§ Exercise:
Print exactly, and only, the lines running from the line containing "Page size: 1241x1754." through the end of the records below.

==========

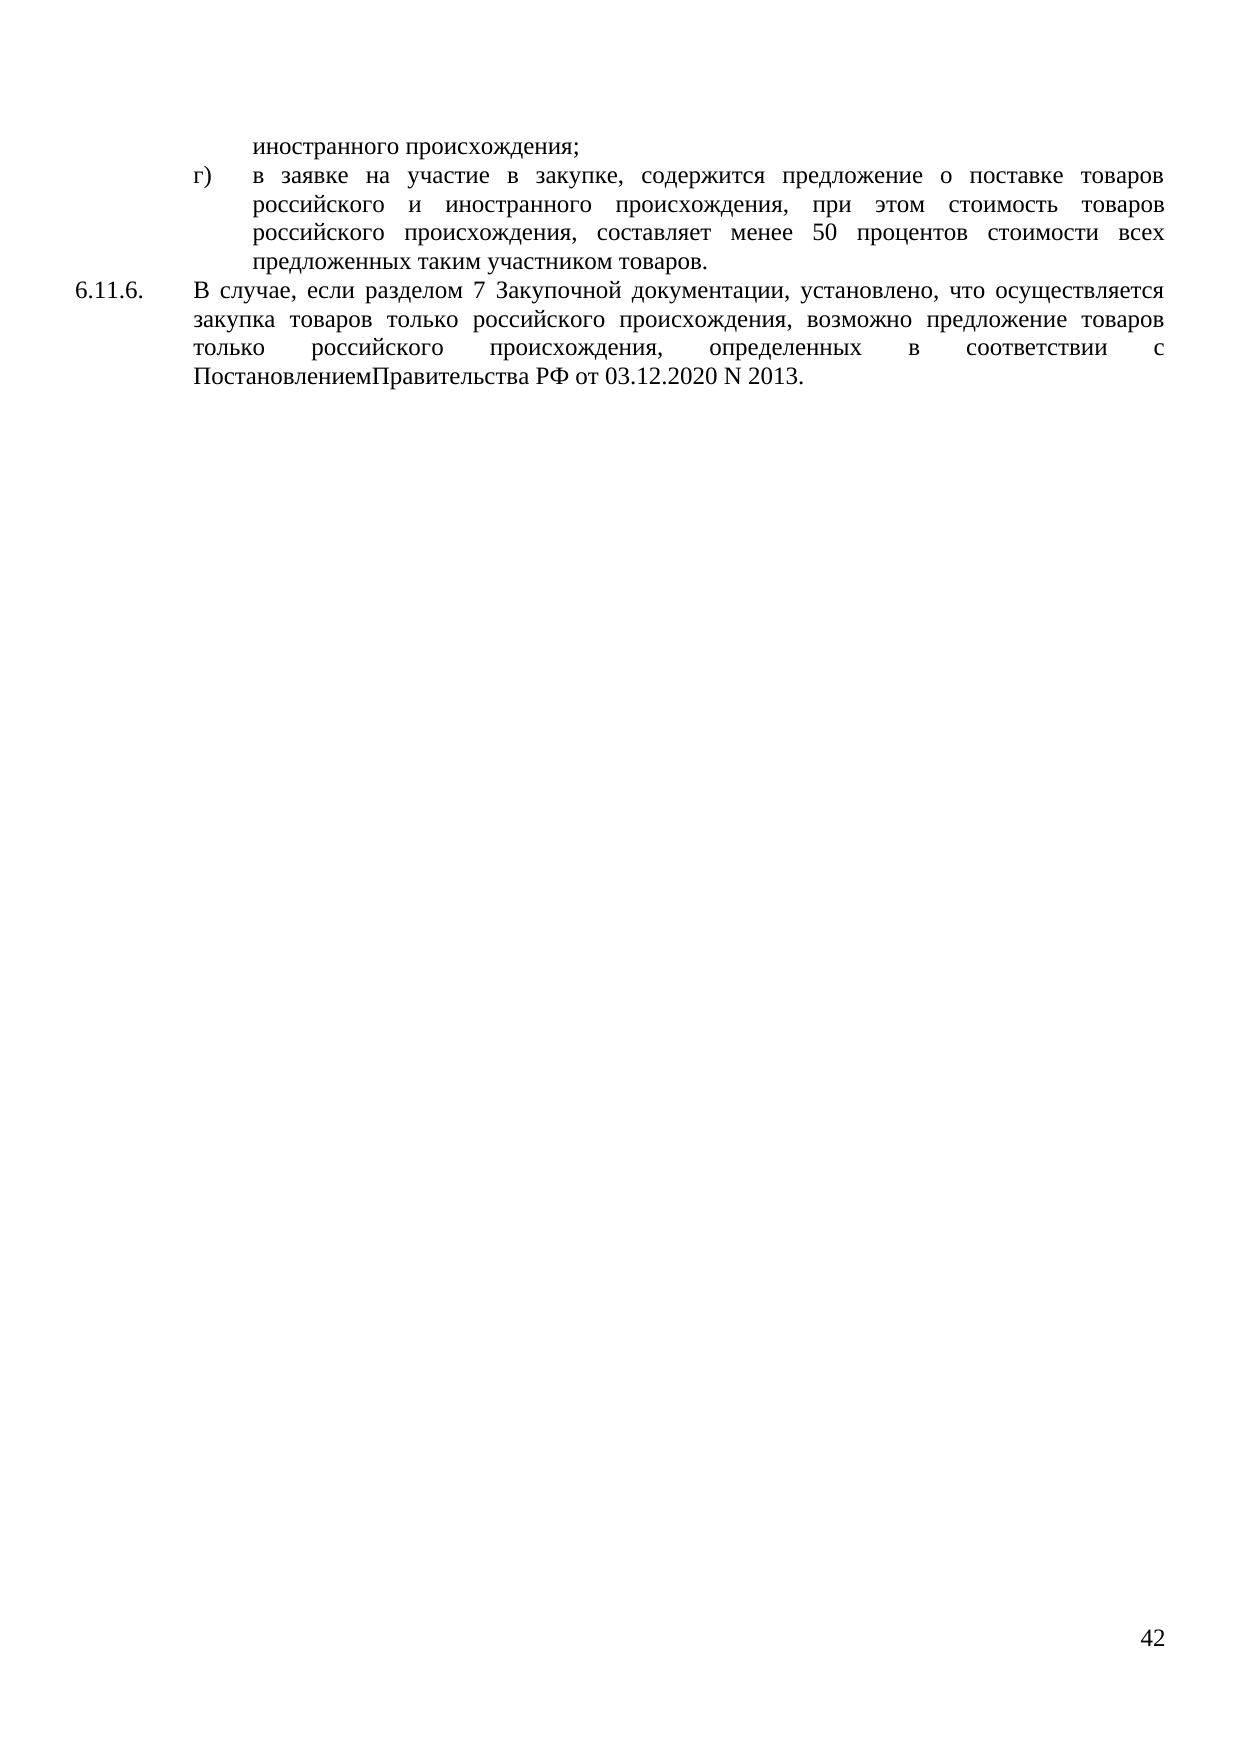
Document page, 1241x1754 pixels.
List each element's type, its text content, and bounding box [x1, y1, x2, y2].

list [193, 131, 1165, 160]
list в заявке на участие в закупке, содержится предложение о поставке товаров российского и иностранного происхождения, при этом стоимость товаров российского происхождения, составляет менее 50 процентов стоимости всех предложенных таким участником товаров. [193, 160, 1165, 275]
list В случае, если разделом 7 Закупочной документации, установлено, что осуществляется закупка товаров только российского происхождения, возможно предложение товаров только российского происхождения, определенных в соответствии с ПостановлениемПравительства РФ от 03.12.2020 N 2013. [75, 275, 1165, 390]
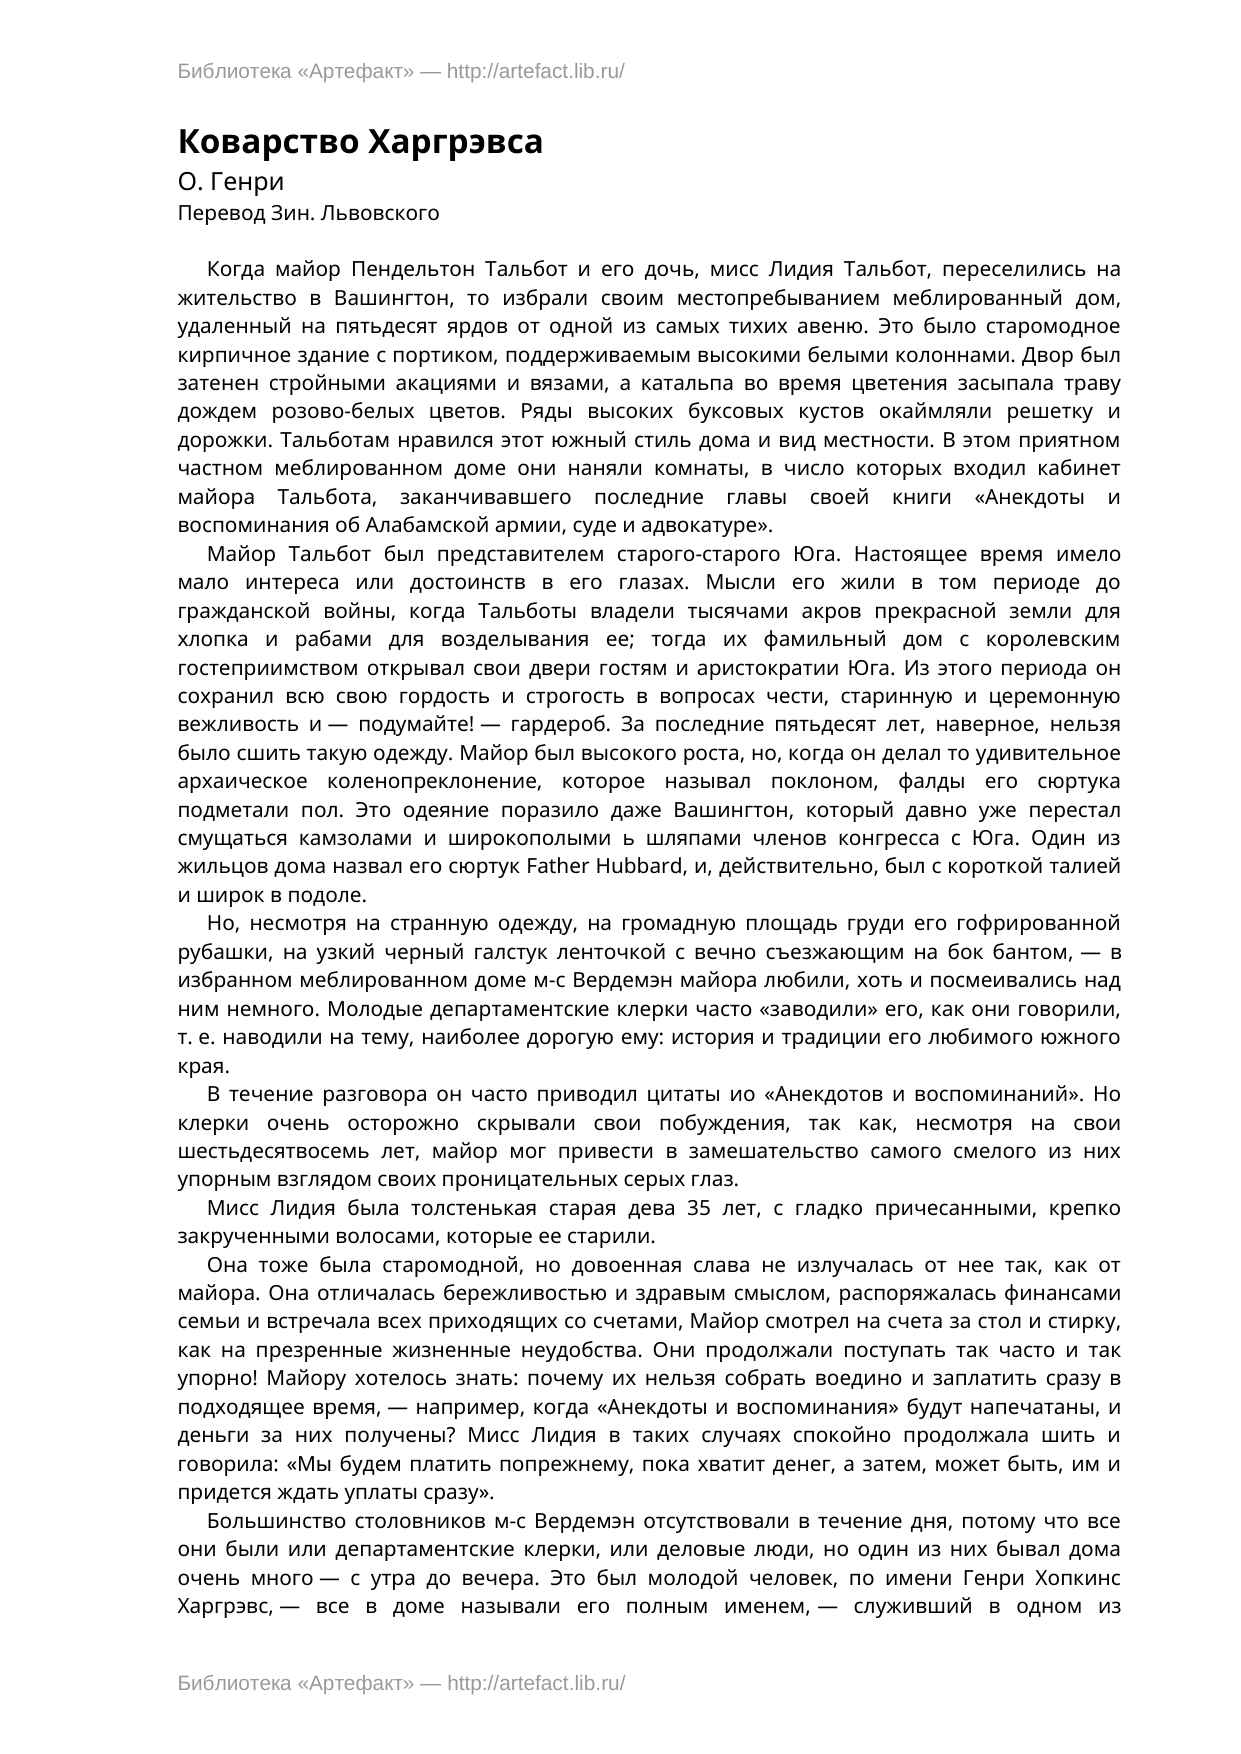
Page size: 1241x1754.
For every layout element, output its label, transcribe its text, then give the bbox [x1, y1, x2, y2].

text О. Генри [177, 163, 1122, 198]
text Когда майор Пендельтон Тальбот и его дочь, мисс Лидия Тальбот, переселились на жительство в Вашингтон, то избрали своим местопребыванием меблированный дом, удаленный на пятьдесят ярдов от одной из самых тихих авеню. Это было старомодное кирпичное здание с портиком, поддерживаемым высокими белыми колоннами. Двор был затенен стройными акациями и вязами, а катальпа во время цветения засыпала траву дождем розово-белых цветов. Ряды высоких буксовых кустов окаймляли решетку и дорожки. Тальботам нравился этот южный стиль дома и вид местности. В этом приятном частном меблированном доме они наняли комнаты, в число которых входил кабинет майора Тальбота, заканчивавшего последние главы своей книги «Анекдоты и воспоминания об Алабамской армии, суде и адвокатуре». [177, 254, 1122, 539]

==========

§ Answer space:
Page size: 1241x1754.
For every layout element, output its label, transcribe its text, then give the bbox [x1, y1, x2, y2].

text О. Генри [177, 163, 1122, 198]
text Когда майор Пендельтон Тальбот и его дочь, мисс Лидия Тальбот, переселились на жительство в Вашингтон, то избрали своим местопребыванием меблированный дом, удаленный на пятьдесят ярдов от одной из самых тихих авеню. Это было старомодное кирпичное здание с портиком, поддерживаемым высокими белыми колоннами. Двор был затенен стройными акациями и вязами, а катальпа во время цветения засыпала траву дождем розово-белых цветов. Ряды высоких буксовых кустов окаймляли решетку и дорожки. Тальботам нравился этот южный стиль дома и вид местности. В этом приятном частном меблированном доме они наняли комнаты, в число которых входил кабинет майора Тальбота, заканчивавшего последние главы своей книги «Анекдоты и воспоминания об Алабамской армии, суде и адвокатуре». [177, 254, 1122, 539]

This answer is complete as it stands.